• [EXERCISE PROMPT]
Reproduce the text of every entry below word for word, and leave the pictures out of your answer.

(DATA FOR REVIEW begins)

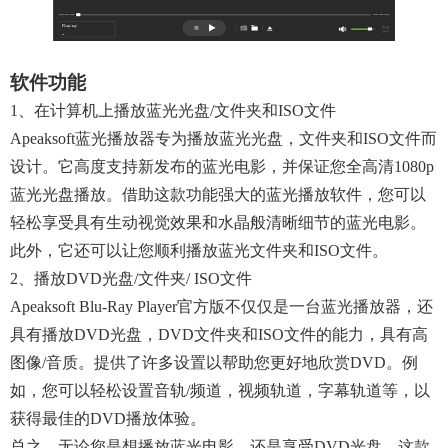
软件功能
1、在计算机上播放蓝光光盘/文件夹和ISO文件
Apeaksoft蓝光播放器专为播放蓝光光盘，文件夹和ISO文件而
设计。它高度支持新发布的蓝光电影，并保证您全高清1080p
蓝光光盘播放。借助这款功能强大的蓝光播放软件，您可以
轻松享受具有生动视觉效果和水晶般清晰细节的蓝光电影。
此外，它还可以让您顺利播放蓝光文件夹和ISO文件。
2、播放DVD光盘/文件夹/ ISO文件
Apeaksoft Blu-Ray Player官方版不仅仅是一台蓝光播放器，还
具有播放DVD光盘，DVD文件夹和ISO文件的能力，具有高
图像/音质。提供了许多设置以帮助您更好地欣赏DVD。例
如，您可以轻松设置音轨/频道，视频轨道，字幕轨道等，以
获得最佳的DVD播放体验。
总之，无论您是想播放蓝光电影，还是享受DVD光盘，这款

(DATA FOR REVIEW ends)

• [THE ANSWER]
软件功能
1、在计算机上播放蓝光光盘/文件夹和ISO文件
Apeaksoft蓝光播放器专为播放蓝光光盘，文件夹和ISO文件而
设计。它高度支持新发布的蓝光电影，并保证您全高清1080p
蓝光光盘播放。借助这款功能强大的蓝光播放软件，您可以
轻松享受具有生动视觉效果和水晶般清晰细节的蓝光电影。
此外，它还可以让您顺利播放蓝光文件夹和ISO文件。
2、播放DVD光盘/文件夹/ ISO文件
Apeaksoft Blu-Ray Player官方版不仅仅是一台蓝光播放器，还
具有播放DVD光盘，DVD文件夹和ISO文件的能力，具有高
图像/音质。提供了许多设置以帮助您更好地欣赏DVD。例
如，您可以轻松设置音轨/频道，视频轨道，字幕轨道等，以
获得最佳的DVD播放体验。
总之，无论您是想播放蓝光电影，还是享受DVD光盘，这款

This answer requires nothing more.